Benim eğer öğretecek bir kelimem varsa o Sivas’dadır. 15 yıldır Madımak’da afiyetle kebap yiyen Sünni kardeşlerime söyleyecek bir sözüm var. Benim hayatta öğretecek bir dersim var. Bakın Kültür ve Turizm Bakanımız Sayın Ertuğrul Günay, Enstitü açılışımızda çok güzel bir yaklaşımda bulundu özür diledi. Ama Ertuğrul Günay olarak değil, Bakan olarak özür diledi. Dedi ki “Ben resmi görevimle, bir kamu görevlisi sıfatımla siz Aleviler’den özür diliyorum”.

Ben de bugün burada bir yurttaş olarak sizlerden özür diliyorum. Sizlere Alevilik öğrettiğimiz için, din derslerinde çocuklarınıza acı çektirdiğimiz için, camilerimizin, imamlarımızın, müezzinlerimizin, vaizlerimizin, imam hatip liselerimizin, ilahiyat fakültelerimizin ve Diyanet İşleri Başkanlığımızın tüm giderlerini sizlerin vergileriyle karşıladığımız için özür diliyorum. Ve 85 yıldır -ki Cumhuriyet’in yurttaşı olarak yalnızca Cumhuriyet’ten sorumluyum, Osmanlı’nın özrünü de dilemem- ama Cumhuriyet’in sorumlu bir yurttaşı olarak, 85 yıldır sizden çaldığımız her damla alın terini ödeyene kadar da durmayacağız. Biz belki bugün bunu söyleyen az sayıda Sünni’den biriyiz ama sizden gasp ettiğimiz hakkınızı geri vereceğiz. Evet sizler Pir Sultan’ın yoldaşlarısınız, itleriniz bile haram yemez. Ama bizler de onurlu Sünni yurttaşlarız, biz de haram yemeyiz. 85 yılın haramını sizlere tanzim edeceğiz diyorum. Bu bir Sünni yurttaş olarak söylemek istediklerimdi.

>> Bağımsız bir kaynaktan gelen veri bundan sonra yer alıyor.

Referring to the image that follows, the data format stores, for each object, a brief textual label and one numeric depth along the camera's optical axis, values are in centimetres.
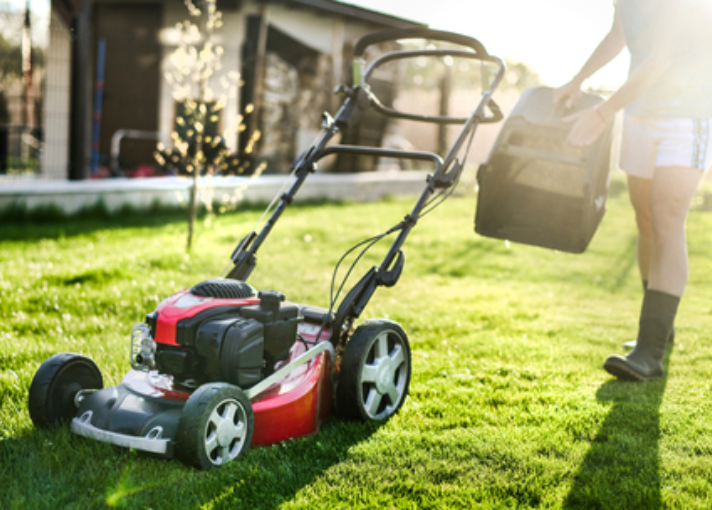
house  1008
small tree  498
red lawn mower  192
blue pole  947
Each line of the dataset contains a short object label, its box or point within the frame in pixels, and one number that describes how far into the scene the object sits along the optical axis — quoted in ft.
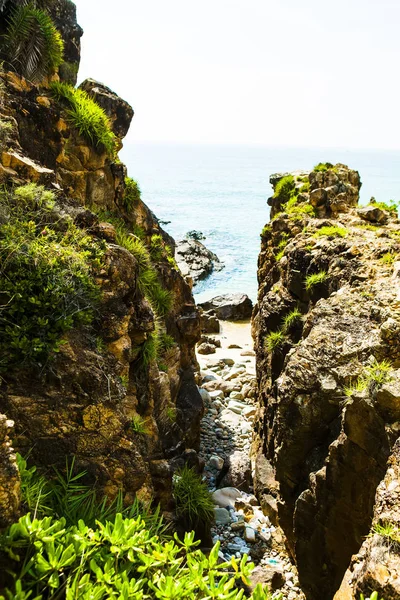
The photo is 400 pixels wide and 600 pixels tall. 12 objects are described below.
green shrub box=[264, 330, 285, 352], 28.84
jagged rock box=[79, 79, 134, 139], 33.53
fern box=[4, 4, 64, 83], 26.48
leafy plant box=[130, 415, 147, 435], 18.48
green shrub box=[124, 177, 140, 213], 32.71
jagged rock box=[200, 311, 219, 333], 74.90
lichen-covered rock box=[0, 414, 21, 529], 10.00
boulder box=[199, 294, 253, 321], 82.72
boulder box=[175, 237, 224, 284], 114.03
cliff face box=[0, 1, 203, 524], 15.31
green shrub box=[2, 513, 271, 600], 8.75
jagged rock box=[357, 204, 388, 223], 30.55
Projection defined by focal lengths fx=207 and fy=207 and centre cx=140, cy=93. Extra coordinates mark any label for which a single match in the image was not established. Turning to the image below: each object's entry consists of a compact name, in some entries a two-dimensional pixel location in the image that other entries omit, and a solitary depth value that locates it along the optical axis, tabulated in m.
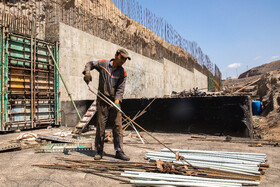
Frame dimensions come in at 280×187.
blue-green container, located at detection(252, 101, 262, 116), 14.22
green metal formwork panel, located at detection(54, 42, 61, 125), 8.09
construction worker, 3.75
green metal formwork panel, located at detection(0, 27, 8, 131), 6.61
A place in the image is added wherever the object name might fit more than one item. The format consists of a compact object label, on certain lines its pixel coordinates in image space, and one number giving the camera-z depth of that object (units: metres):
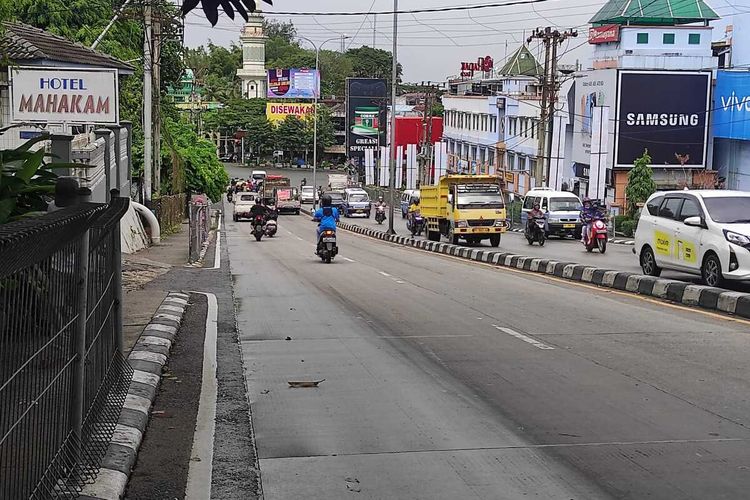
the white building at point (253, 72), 154.25
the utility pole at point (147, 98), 34.72
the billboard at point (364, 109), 110.00
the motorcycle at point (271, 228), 41.72
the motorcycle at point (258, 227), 40.34
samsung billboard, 60.16
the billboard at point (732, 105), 56.53
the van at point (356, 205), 72.78
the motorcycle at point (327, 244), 24.72
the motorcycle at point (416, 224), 45.22
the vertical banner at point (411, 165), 84.19
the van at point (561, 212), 39.50
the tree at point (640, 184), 52.41
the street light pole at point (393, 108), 45.41
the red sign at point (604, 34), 66.56
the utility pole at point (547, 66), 51.81
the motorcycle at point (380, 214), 63.62
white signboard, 19.86
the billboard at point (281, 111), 129.88
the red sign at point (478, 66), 106.25
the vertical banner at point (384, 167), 91.12
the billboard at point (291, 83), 140.38
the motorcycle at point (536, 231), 35.72
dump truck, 34.19
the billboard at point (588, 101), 60.66
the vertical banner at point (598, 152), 55.31
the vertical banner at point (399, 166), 96.44
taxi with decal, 15.48
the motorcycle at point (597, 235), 30.22
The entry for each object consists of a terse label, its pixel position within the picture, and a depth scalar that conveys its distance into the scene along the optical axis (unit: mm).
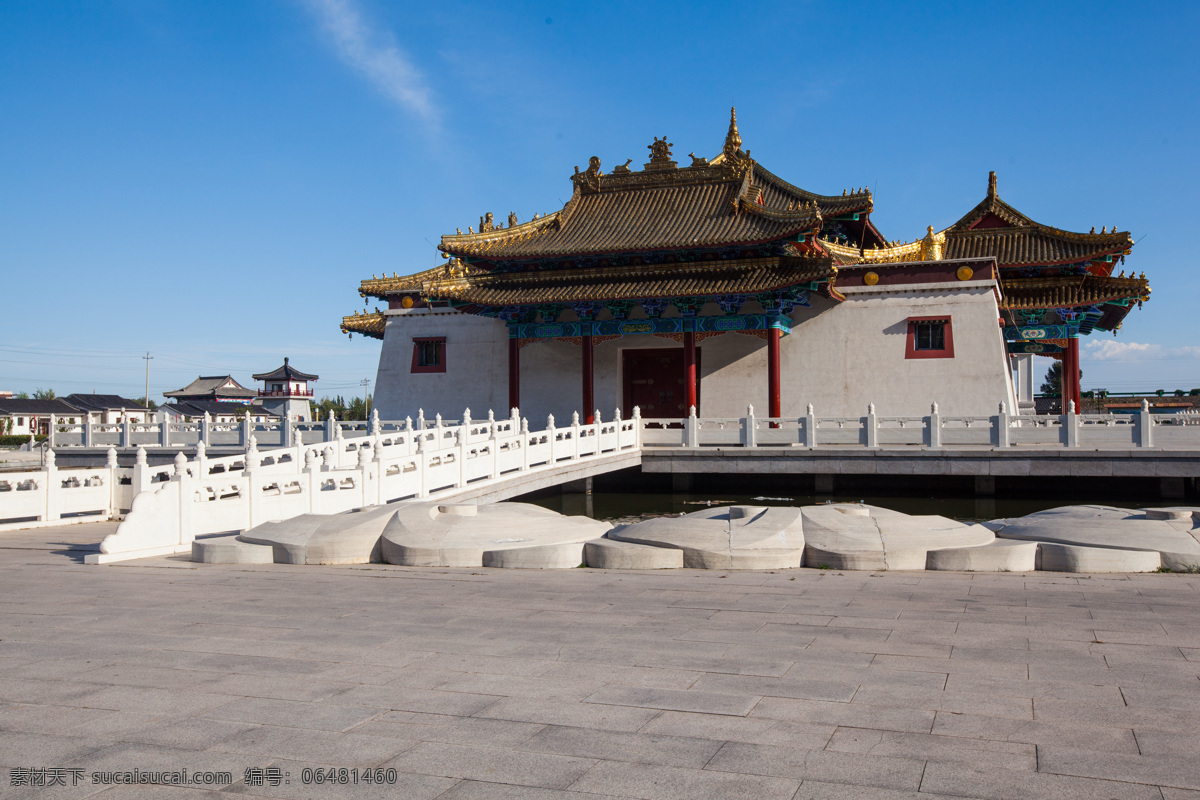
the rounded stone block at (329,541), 9117
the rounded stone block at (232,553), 9242
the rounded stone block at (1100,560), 8094
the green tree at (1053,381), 66750
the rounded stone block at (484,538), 8664
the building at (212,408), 68312
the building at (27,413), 60219
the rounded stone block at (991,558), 8203
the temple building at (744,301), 24797
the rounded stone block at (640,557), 8531
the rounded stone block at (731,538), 8406
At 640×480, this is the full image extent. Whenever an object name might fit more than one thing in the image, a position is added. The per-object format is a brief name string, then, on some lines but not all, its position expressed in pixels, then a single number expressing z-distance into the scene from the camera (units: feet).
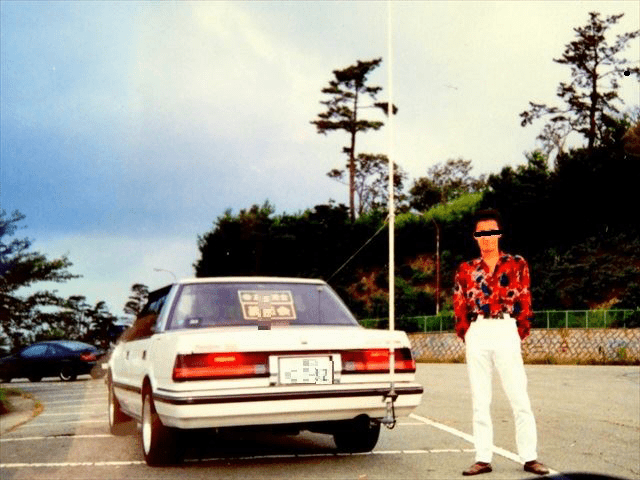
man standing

Ama aynı zamanda ben diğer kimliklerimle de çok hızlı da olsa konuşmak isterim. Hoşgörü konusunda Aleviler’den öğrendiğim güzel bir yaklaşım var. Mevlevi demiş ki: “Yaradılanı hoş görürüz, Yaradan’dan ötürü”. Bektaşi demiş ki: “Biz görmeyiz”. Biz artık hoşgörüyü tartışmamalıyız. Biz görmemeyi tartışmalıyız. Cemevleri bizim derdimiz olmamalı. Cemevleri sizin ibadethaneniz. Bu programda bulunan Ali Balkız öyle söylüyorsa öyledir, nokta. Benim söyleyecek başka bir sözüm yok. Bunun için de özür dilerim. Onlara “cümbüş evi” dediğimiz için de özür dilerim. Ve o görevlileri hala yerinde tuttuğumuz için de özür dilerim.

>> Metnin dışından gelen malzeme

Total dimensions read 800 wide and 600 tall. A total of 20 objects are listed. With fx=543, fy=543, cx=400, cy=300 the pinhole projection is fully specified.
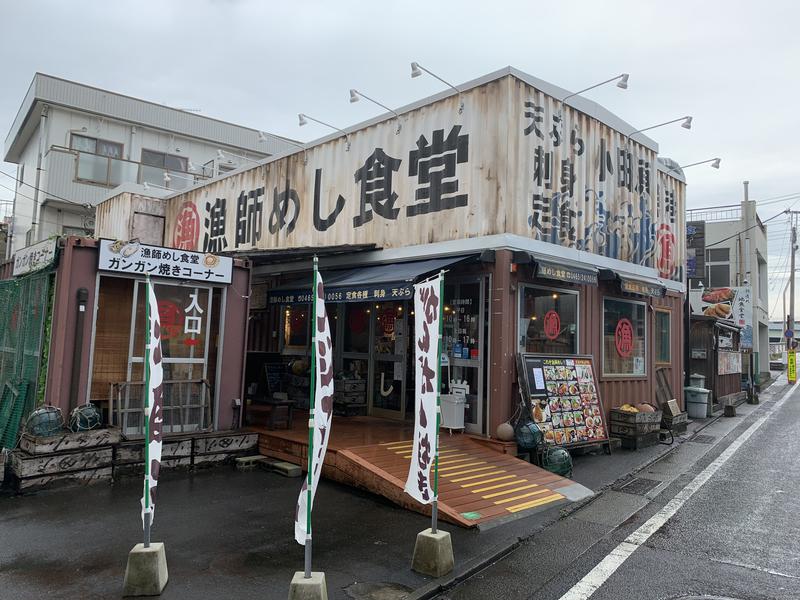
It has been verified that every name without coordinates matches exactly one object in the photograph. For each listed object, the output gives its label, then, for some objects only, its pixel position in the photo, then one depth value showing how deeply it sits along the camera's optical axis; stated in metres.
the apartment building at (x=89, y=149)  21.11
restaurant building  9.40
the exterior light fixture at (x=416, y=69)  9.09
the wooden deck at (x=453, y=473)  6.73
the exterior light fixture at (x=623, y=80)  9.45
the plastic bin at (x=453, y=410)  9.36
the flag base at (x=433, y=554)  4.90
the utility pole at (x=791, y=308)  32.83
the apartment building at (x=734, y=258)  26.69
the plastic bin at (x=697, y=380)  16.34
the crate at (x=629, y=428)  10.78
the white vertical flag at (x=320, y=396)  4.32
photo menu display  9.25
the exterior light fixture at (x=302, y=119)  11.95
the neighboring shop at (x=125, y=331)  8.07
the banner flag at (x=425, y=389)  5.39
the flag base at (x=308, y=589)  3.96
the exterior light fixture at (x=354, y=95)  10.27
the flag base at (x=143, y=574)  4.34
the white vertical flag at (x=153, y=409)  4.52
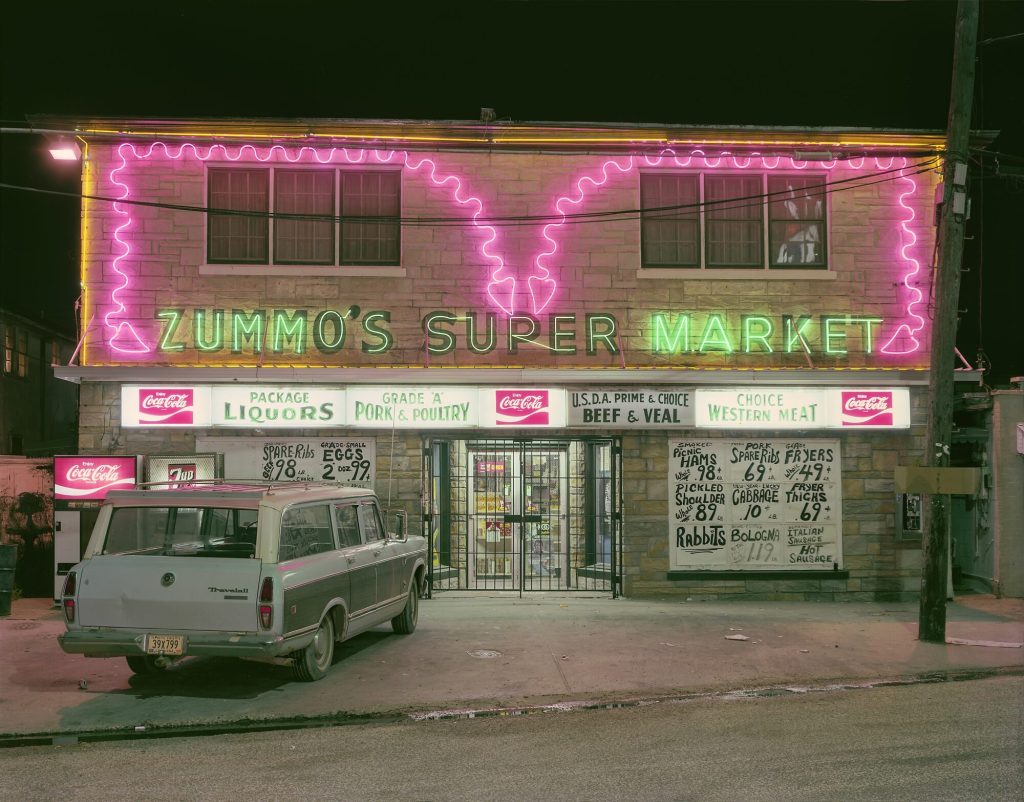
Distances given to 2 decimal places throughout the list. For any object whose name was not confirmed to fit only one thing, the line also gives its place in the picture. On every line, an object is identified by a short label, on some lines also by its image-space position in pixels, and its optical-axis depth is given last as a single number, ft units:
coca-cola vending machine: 43.39
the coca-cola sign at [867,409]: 46.75
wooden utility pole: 35.99
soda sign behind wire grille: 44.58
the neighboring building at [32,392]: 85.87
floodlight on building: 44.91
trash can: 41.63
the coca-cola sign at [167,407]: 44.86
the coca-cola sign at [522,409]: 45.68
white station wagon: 26.37
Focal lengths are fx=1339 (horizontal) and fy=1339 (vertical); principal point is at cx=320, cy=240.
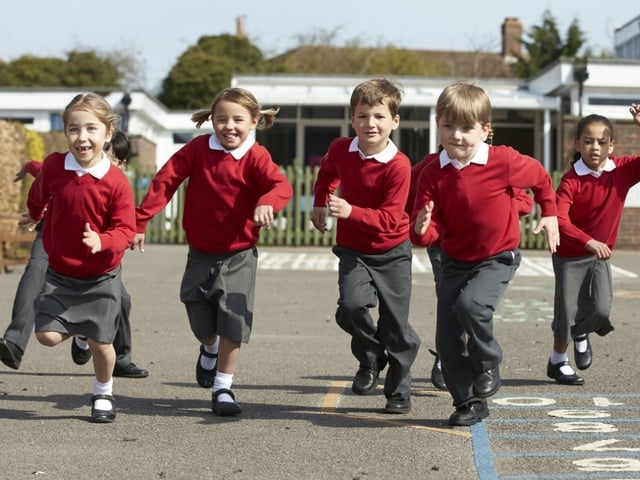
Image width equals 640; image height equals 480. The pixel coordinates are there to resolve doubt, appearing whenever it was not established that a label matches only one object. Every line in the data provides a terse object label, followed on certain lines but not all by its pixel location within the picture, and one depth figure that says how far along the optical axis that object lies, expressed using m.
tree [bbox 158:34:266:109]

Son olarak da herkes on iki dakika konuştu ama ben Sünniler arasından Aleviler’in hakları için konuşan bir kişi olduğum için biliyorum sürem yalnızca üç dakikadır. Olsun ben üç dakikada da olsa hak neyse onu söylemek isterim. Kadın erkek meselesi konuşuldu. Burası da biraz Alevi örgütlerine benzedi, çok az kadın var. Şöyle sevindirici bir haberle bitirelim. Alevi Enstitüsü kota mota koymadan, bilimadamlarıyla değil bilim insanlarıyla çalışarak Bilim Kurulu’nun yarıya yakın üyesini kadın biliminsanlarından seçti. Yalnızca kadınlar değil ama. Bizim açılışımızda Vatikan büyükelçisi vardı, Katolikler vardı, Süryaniler vardı, Yezidiler vardı, Protestanlar vardı, Bahailer vardı. Yine bizim Enstitümüzün açılışında ve üyeleri arasında Alman vatandaşları vardı, Hollanda vatandaşları vardı, yabancılarla evlenmiş Türk vatandaşları vardı. Bizim Enstitümüzün açılış töreninde altı dilde türkü söylendi, bu toprakların tüm dillerinde türkü söylendi ve orada yapılan slayt gösterisinde dünyanın tüm inançları, tüm renkleriyle sizlere, tüm Türkiye’ye ve tüm dünyaya yansıtılıdı. Sözlerime bu şekilde son vermek isterim.